BEDFORD — New Hampshire homeowners enjoyed an average $260,000 in home equity at the end of 2022, giving them an off-ramp to sell if family finances worsen.
“One thing it does is it provides a financial buffer for homeowners,” Molly Boesel, principal economist at CoreLogic, told a home ownership conference Wednesday.
“If these homeowners do fall behind on their payments, they’ll have their home equity to fall back on and most likely not fall into foreclosure,” Boesel said at the conference, organized by New Hampshire Housing.
“It also provides funds for other things, like remodeling,” through home equity loans.
Boesel shared statistics showing homeowners in Rockingham and Strafford counties averaged nearly $300,000 in home equity per borrower — essentially the home’s value minus the amount of the outstanding mortgage.
The average equity was nearly $250,000 in the Manchester-Nashua area and nearly $225,000 in Concord.
The nationwide average is nearly $300,000, fueled by richer real estate markets including Hawaii ($638,000 in equity), California ($581,000) and Massachusetts ($392,000).
In 2010, 26% of mortgages had negative equity in the United States, meaning more was owed than the home was worth. The latest figure, to be released Thursday, puts that rate at 2.1%.
“Home prices would have to fall 40% from where they are now to get back to that 26% negative equity number,” Boesel told more than 200 attendees at the Manchester Country Club. “No one has home prices going down 40%.”
Meanwhile, freshly released sales figures for New Hampshire showed only 559 home sales were finalized in February, the fewest for any month since January 2011, according to Dave Cummings, spokesman for New Hampshire Realtors.
The median sale price was $425,000 in February, $10,000 higher than in January and $20,000 more than in February 2022, according to New Hampshire Realtors. The total number of sales was down 19.6% from a year earlier.

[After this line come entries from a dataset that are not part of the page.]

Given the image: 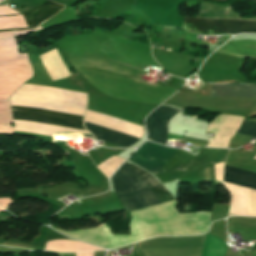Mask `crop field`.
<instances>
[{
    "label": "crop field",
    "mask_w": 256,
    "mask_h": 256,
    "mask_svg": "<svg viewBox=\"0 0 256 256\" xmlns=\"http://www.w3.org/2000/svg\"><path fill=\"white\" fill-rule=\"evenodd\" d=\"M178 149L145 142L129 159L151 173L161 168ZM228 150L203 148L200 153L193 155L179 149L171 159L155 174L169 170L191 171L212 162L224 161Z\"/></svg>",
    "instance_id": "8a807250"
},
{
    "label": "crop field",
    "mask_w": 256,
    "mask_h": 256,
    "mask_svg": "<svg viewBox=\"0 0 256 256\" xmlns=\"http://www.w3.org/2000/svg\"><path fill=\"white\" fill-rule=\"evenodd\" d=\"M32 75L28 56L18 54L15 39H0V133H13L8 97Z\"/></svg>",
    "instance_id": "ac0d7876"
},
{
    "label": "crop field",
    "mask_w": 256,
    "mask_h": 256,
    "mask_svg": "<svg viewBox=\"0 0 256 256\" xmlns=\"http://www.w3.org/2000/svg\"><path fill=\"white\" fill-rule=\"evenodd\" d=\"M126 163H124L112 176L114 193L126 210L133 211L151 205H157L158 202L160 204L167 202V199L164 197L146 171L131 163H127L151 188L158 202L150 188Z\"/></svg>",
    "instance_id": "34b2d1b8"
},
{
    "label": "crop field",
    "mask_w": 256,
    "mask_h": 256,
    "mask_svg": "<svg viewBox=\"0 0 256 256\" xmlns=\"http://www.w3.org/2000/svg\"><path fill=\"white\" fill-rule=\"evenodd\" d=\"M183 28L199 33H256V22L184 18Z\"/></svg>",
    "instance_id": "412701ff"
},
{
    "label": "crop field",
    "mask_w": 256,
    "mask_h": 256,
    "mask_svg": "<svg viewBox=\"0 0 256 256\" xmlns=\"http://www.w3.org/2000/svg\"><path fill=\"white\" fill-rule=\"evenodd\" d=\"M178 111L173 107L160 106L151 113L146 119L148 139L167 145V124Z\"/></svg>",
    "instance_id": "f4fd0767"
},
{
    "label": "crop field",
    "mask_w": 256,
    "mask_h": 256,
    "mask_svg": "<svg viewBox=\"0 0 256 256\" xmlns=\"http://www.w3.org/2000/svg\"><path fill=\"white\" fill-rule=\"evenodd\" d=\"M5 6V5H2ZM10 7V6H8ZM65 5L58 4L55 1L46 0L39 4L38 6L32 8L31 10L27 11L24 15V20L27 29L35 28L39 26L40 24L46 22L56 14H58L60 11L64 9ZM11 8V7H10ZM18 12V11H17ZM20 13V12H18ZM21 14V13H20ZM22 16V14H21ZM20 18V17H16ZM6 19H12V18H6ZM26 28L21 29H10V30H1L0 32L4 31H17V30H23Z\"/></svg>",
    "instance_id": "dd49c442"
},
{
    "label": "crop field",
    "mask_w": 256,
    "mask_h": 256,
    "mask_svg": "<svg viewBox=\"0 0 256 256\" xmlns=\"http://www.w3.org/2000/svg\"><path fill=\"white\" fill-rule=\"evenodd\" d=\"M85 128L91 131L97 139L117 144L123 147H128L140 140V138L124 134L106 127H102L93 123H89L86 121Z\"/></svg>",
    "instance_id": "e52e79f7"
},
{
    "label": "crop field",
    "mask_w": 256,
    "mask_h": 256,
    "mask_svg": "<svg viewBox=\"0 0 256 256\" xmlns=\"http://www.w3.org/2000/svg\"><path fill=\"white\" fill-rule=\"evenodd\" d=\"M13 111V119H28L40 122L54 123L60 125L71 126L75 128L85 129L83 127V121L55 116L50 114H44L39 112H31V111H21V110H12Z\"/></svg>",
    "instance_id": "d8731c3e"
},
{
    "label": "crop field",
    "mask_w": 256,
    "mask_h": 256,
    "mask_svg": "<svg viewBox=\"0 0 256 256\" xmlns=\"http://www.w3.org/2000/svg\"><path fill=\"white\" fill-rule=\"evenodd\" d=\"M210 96L216 97H256L254 85H212Z\"/></svg>",
    "instance_id": "5a996713"
},
{
    "label": "crop field",
    "mask_w": 256,
    "mask_h": 256,
    "mask_svg": "<svg viewBox=\"0 0 256 256\" xmlns=\"http://www.w3.org/2000/svg\"><path fill=\"white\" fill-rule=\"evenodd\" d=\"M216 52L240 57L244 55L256 57V41L241 40L228 42Z\"/></svg>",
    "instance_id": "3316defc"
},
{
    "label": "crop field",
    "mask_w": 256,
    "mask_h": 256,
    "mask_svg": "<svg viewBox=\"0 0 256 256\" xmlns=\"http://www.w3.org/2000/svg\"><path fill=\"white\" fill-rule=\"evenodd\" d=\"M224 182L252 188L256 190V174L225 166ZM233 216V214H229Z\"/></svg>",
    "instance_id": "28ad6ade"
},
{
    "label": "crop field",
    "mask_w": 256,
    "mask_h": 256,
    "mask_svg": "<svg viewBox=\"0 0 256 256\" xmlns=\"http://www.w3.org/2000/svg\"><path fill=\"white\" fill-rule=\"evenodd\" d=\"M237 132L256 137V123L244 120Z\"/></svg>",
    "instance_id": "d1516ede"
},
{
    "label": "crop field",
    "mask_w": 256,
    "mask_h": 256,
    "mask_svg": "<svg viewBox=\"0 0 256 256\" xmlns=\"http://www.w3.org/2000/svg\"><path fill=\"white\" fill-rule=\"evenodd\" d=\"M12 203L9 198L6 199H0V205L4 206L5 208H7V205Z\"/></svg>",
    "instance_id": "22f410ed"
},
{
    "label": "crop field",
    "mask_w": 256,
    "mask_h": 256,
    "mask_svg": "<svg viewBox=\"0 0 256 256\" xmlns=\"http://www.w3.org/2000/svg\"><path fill=\"white\" fill-rule=\"evenodd\" d=\"M0 211H4L2 208H0Z\"/></svg>",
    "instance_id": "cbeb9de0"
},
{
    "label": "crop field",
    "mask_w": 256,
    "mask_h": 256,
    "mask_svg": "<svg viewBox=\"0 0 256 256\" xmlns=\"http://www.w3.org/2000/svg\"><path fill=\"white\" fill-rule=\"evenodd\" d=\"M253 1H256V0H253Z\"/></svg>",
    "instance_id": "5142ce71"
}]
</instances>
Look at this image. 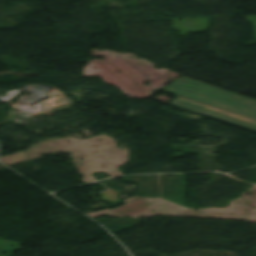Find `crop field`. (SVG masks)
I'll return each instance as SVG.
<instances>
[{"mask_svg":"<svg viewBox=\"0 0 256 256\" xmlns=\"http://www.w3.org/2000/svg\"><path fill=\"white\" fill-rule=\"evenodd\" d=\"M164 90L256 119V100L197 81L180 77ZM170 105L256 132V121L202 103L179 97Z\"/></svg>","mask_w":256,"mask_h":256,"instance_id":"crop-field-1","label":"crop field"}]
</instances>
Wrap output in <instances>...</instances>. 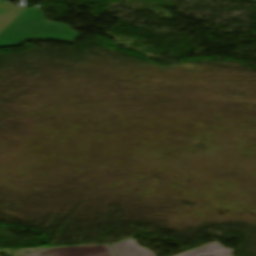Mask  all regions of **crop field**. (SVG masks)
Segmentation results:
<instances>
[{"instance_id":"1","label":"crop field","mask_w":256,"mask_h":256,"mask_svg":"<svg viewBox=\"0 0 256 256\" xmlns=\"http://www.w3.org/2000/svg\"><path fill=\"white\" fill-rule=\"evenodd\" d=\"M77 33L68 26L46 22L38 9H24L1 33L0 48L20 46L25 40L73 43Z\"/></svg>"},{"instance_id":"2","label":"crop field","mask_w":256,"mask_h":256,"mask_svg":"<svg viewBox=\"0 0 256 256\" xmlns=\"http://www.w3.org/2000/svg\"><path fill=\"white\" fill-rule=\"evenodd\" d=\"M118 256H154L152 251L136 244L134 238L112 243ZM235 250L224 249L217 241L174 256H232Z\"/></svg>"},{"instance_id":"3","label":"crop field","mask_w":256,"mask_h":256,"mask_svg":"<svg viewBox=\"0 0 256 256\" xmlns=\"http://www.w3.org/2000/svg\"><path fill=\"white\" fill-rule=\"evenodd\" d=\"M26 256H116L109 245L46 248Z\"/></svg>"},{"instance_id":"4","label":"crop field","mask_w":256,"mask_h":256,"mask_svg":"<svg viewBox=\"0 0 256 256\" xmlns=\"http://www.w3.org/2000/svg\"><path fill=\"white\" fill-rule=\"evenodd\" d=\"M20 8L0 3V32L21 12Z\"/></svg>"}]
</instances>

February saw 20% fewer new home listings than a year ago.
Boesel said home prices in New Hampshire are forecast to rise 4% in 2023, compared to 1% nationwide.
Heather McCann, director of housing research at New Hampshire Housing, said the state needs more homes to go up for sale.
“High home prices coupled with the rising interest rates have shut many first-time homebuyers out of the market, so it’s not great news, but the lack of inventory has created a brutal housing market,” McCann said.
She said about 30% of homes bought in New Hampshire last year were purchased by people living out of state, compared to 25% to 26% in some previous years.
“Definitely more out-of-state buyers, but overall, a modest increase,” McCann said.
McCann cited federal figures showing about 20,000 people from Massachusetts moved to the Granite State between 2019 and 2020, representing about 42% of the total people moving here, only a slightly higher rate than in the previous years.
A recent University of New Hampshire poll showed only 3% of state residents surveyed last month believed now was a good time to buy a house, while 62% believed it was a bad time. Another 31% were neutral.
Higher home prices and interest rates have swelled monthly payments for recent borrowers.
“Just that double whammy, like I’ve said, of rates and home prices increasing have priced so many people out of the market,” Boesel said.